- David Helman, Reporter, RecruitingNation
I'll have a report about Friday's Loranger-U-High game in Tuesday's From the Road feature. But I wanted to share some additional thought's about Loranger's 26-21 win against U-High on Friday night. The game featured one LSU commit and a bevy of Tiger targets, and that amount of star power certainly did not disappoint. First thing's first: what a night for 2013 commit Jeryl Brazil (Loranger, La./Loranger).
1. Maybe Brazil should play offense after all: Brazil spent the early part of his recruitment as an athlete -- a tweener stuck between wide receiver and cornerback. That changed when he made an impressive showing at The Opening this summer, and ESPN scouts listed him as a cornerback and bumped him into the top 60 prospects in the ESPN 150. It makes sense that such a speedy player would wind up in one of the most athletic positions on the field.
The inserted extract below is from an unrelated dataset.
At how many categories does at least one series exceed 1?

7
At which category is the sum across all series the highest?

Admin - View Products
But after watching Brazil dazzle against one of the state's best teams, it's hard to feel so sure. Brazil was a threat to go the distance every time he touched the ball -- which was every snap, as he played quarterback. The senior is also a track star for Loranger, and while it's easy to write off track speed on the football field, that's not the case here. It takes Brazil about a step and a half to reach his top speed, and if he gets two to three yards of space to run he's a liability to score a touchdown from any spot on the field. He did just that three times against the Cubs -- from as far away as 69 and 70 yards.
It's tantalizing to think what that kind of speed could do for LSU's offense, both spread out at wide receiver and lined up in the backfield for occasional carries. Brazil could be the same type of home run threat as former running back Trindon Holliday, except with a bigger, more durable body and better hands.
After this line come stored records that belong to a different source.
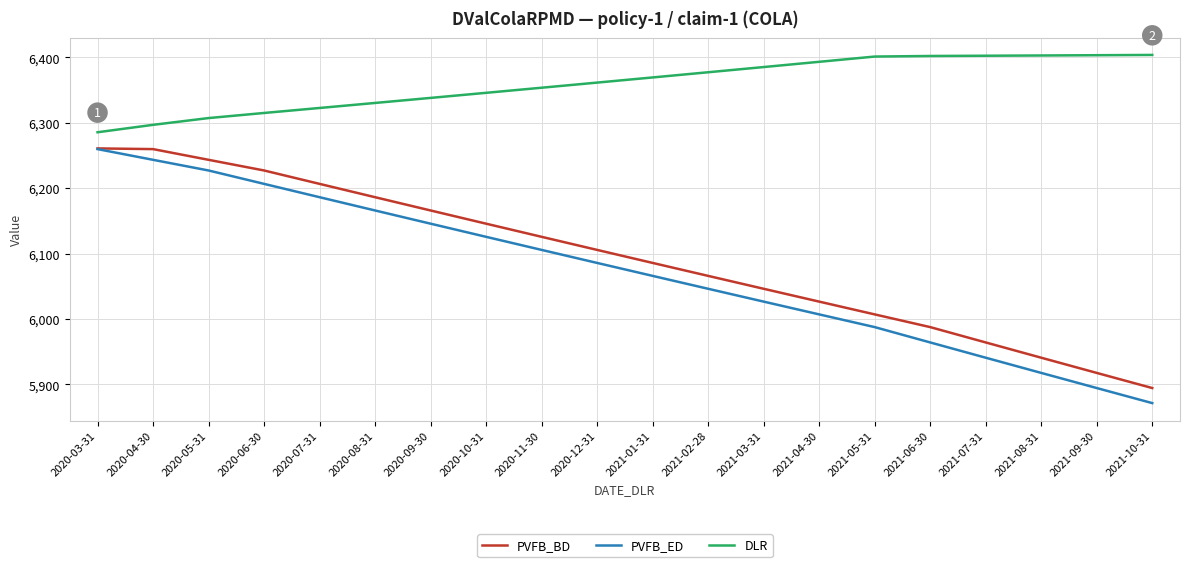

How many lines are shown in the chart?

3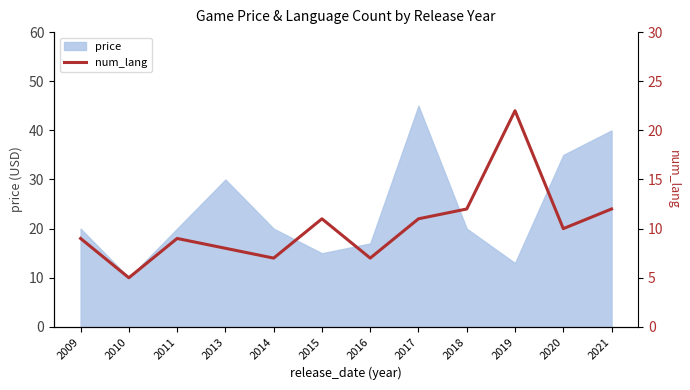

What is the difference between the maximum and second lowest values?

15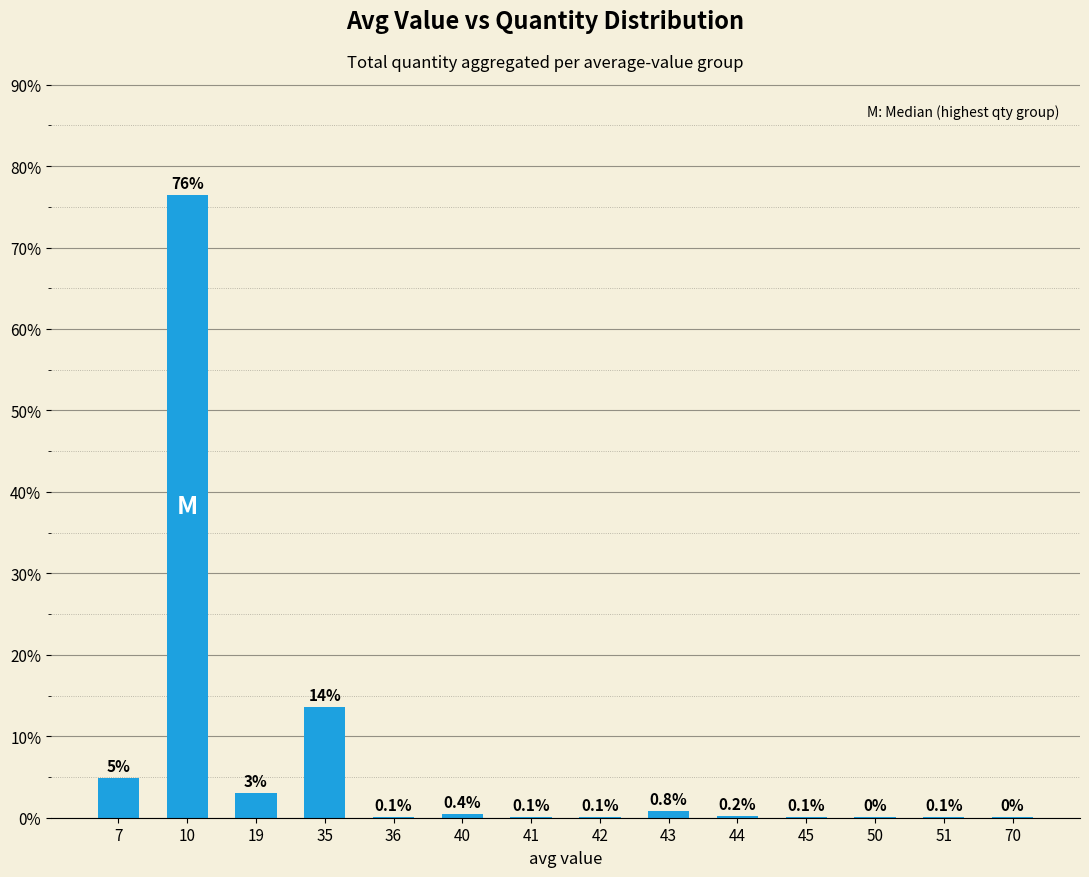

Are the bars grouped side by side (vs. stacked)?

No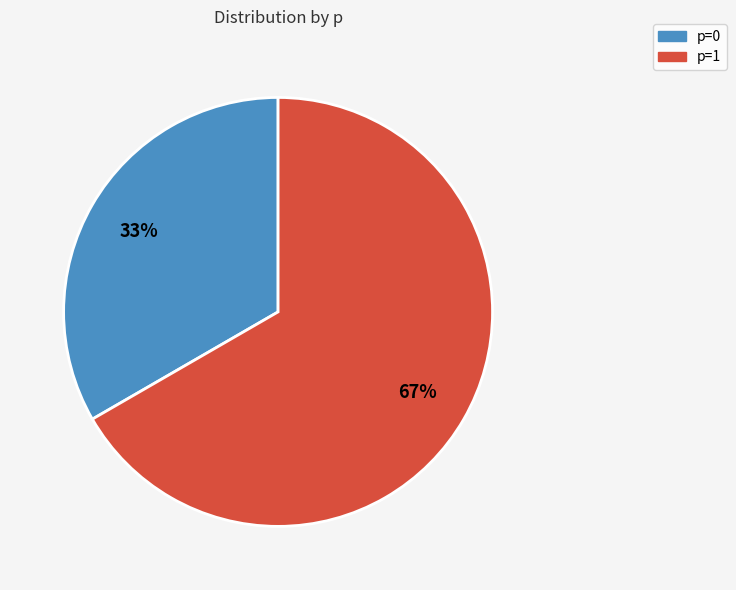

Combined, do p=1 and p=0 account for over 50%?

Yes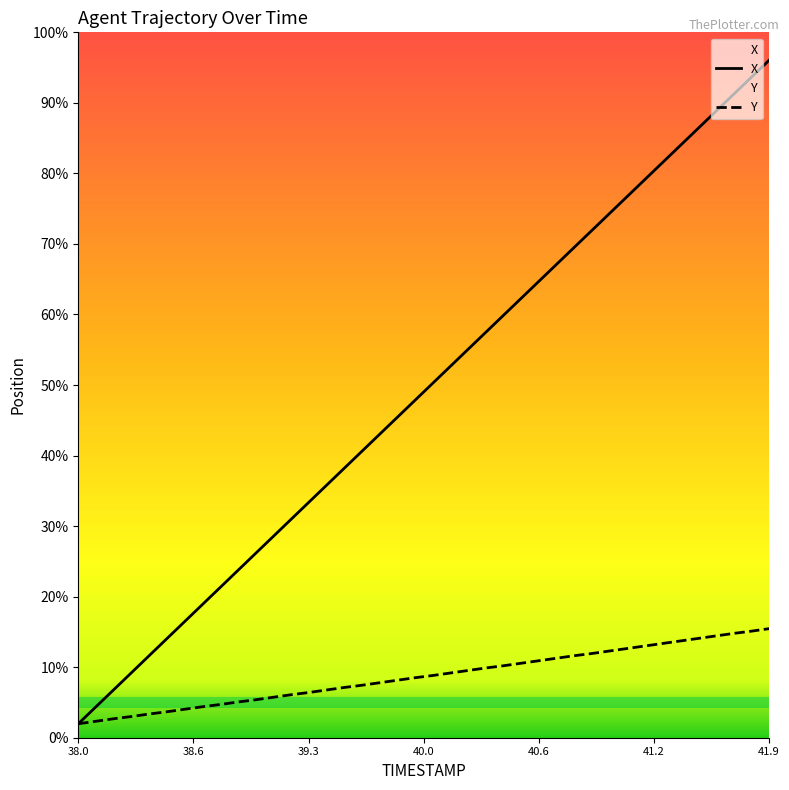

True or false: X and Y cross at least once.

False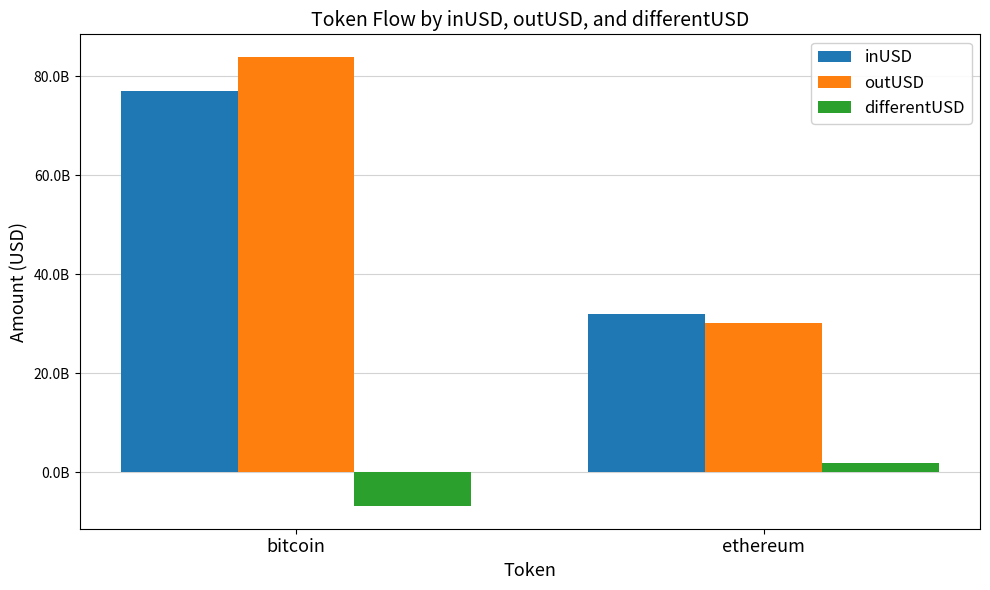

At which category does the chart reach its minimum across all series?

bitcoin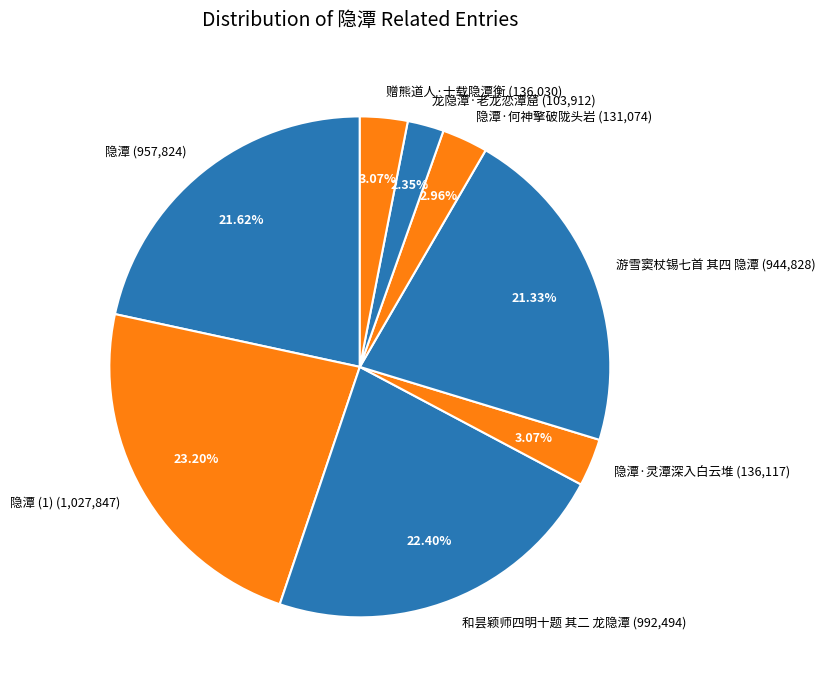

Is there a majority slice in this chart?

No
2. Loranger vs. U-High lived up to the hype; Brazil vs. Williams did not: The game itself was fantastic. Loranger took a late lead, then surrendered it by allowing U-High to return a fumble for a touchdown. The Wolves rallied to once again regain the lead, and the Cubs' last-gasp drive fell short.
But the game within the game -- the meeting of two of the state's best players in Brazil and Tim Williams (Baton Rouge, La./LSU Laboratory) -- didn't generate many fireworks. Williams didn't even take the field for the Cubs' first two series, as he sat out for "team reasons." And oftentimes the Wolves simply ran their offense to the opposite side of the field from the country's No. 4 defensive end, and why wouldn't they? The pair did combine for a few moments. Williams broke through the right side of the line in the third quarter and had Brazil dead to rights for a loss, but the shifty quarterback dodged the big man and slipped across the field for a long gain. Later on the defensive end got the upper hand, when he and another tackler combine to drop Brazil in the backfield.
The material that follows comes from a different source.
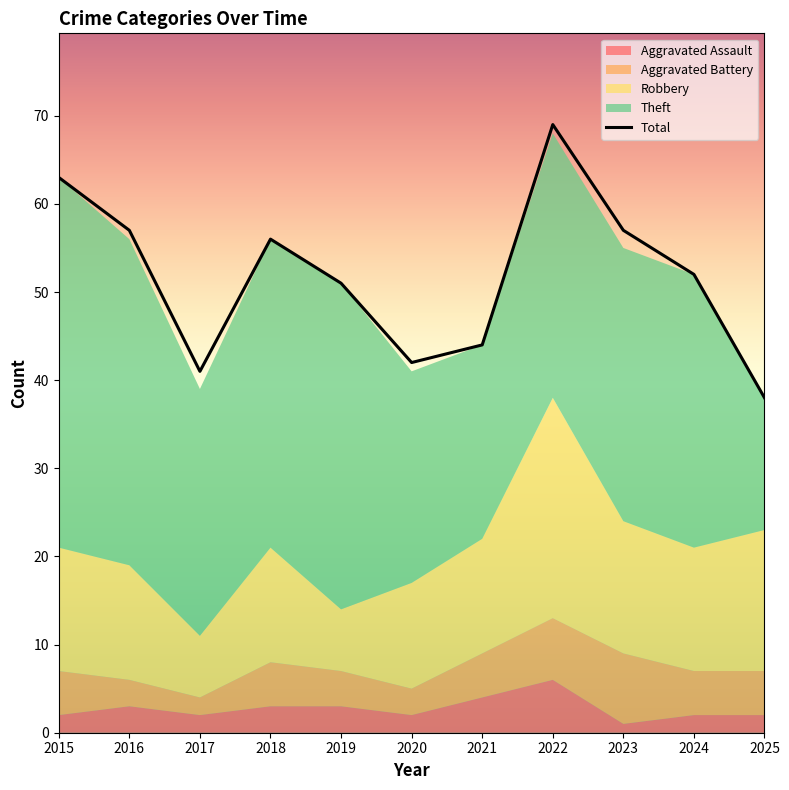

Count the number of categories in the chart.

11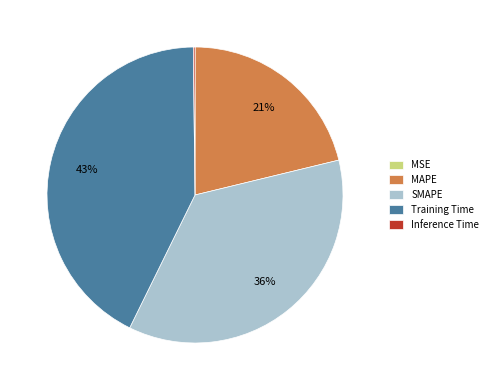

To the nearest percent, what is the difference between the largest and smallest slice percentages?

43%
But there honestly just weren't many chances for the two to go head-to-head.
3. It will be fun to see Williams go against his own talent level: It's pretty obvious through two games this season that Williams isn't going to go against too many linemen that are on his level -- he is the No. 29 player in the nation, after all. He almost never struggles to get away from his blocker, and it takes him no time at all to get into the backfield.
The upshot of this is that teams often run to the other side of the field, and it seems like Williams anticipates that. For half of Loranger's plays Friday night, it looked like Williams knew he wouldn't have a chance to make a play and waited for the next down to get in gear. I'm not questioning his motor, but it seems pretty likely that he'd give a more complete picture of his play if he was able to go all-out on every play. Perhaps when he gets into the playoffs, or maybe even the postseason all-star games, he'll get his chance.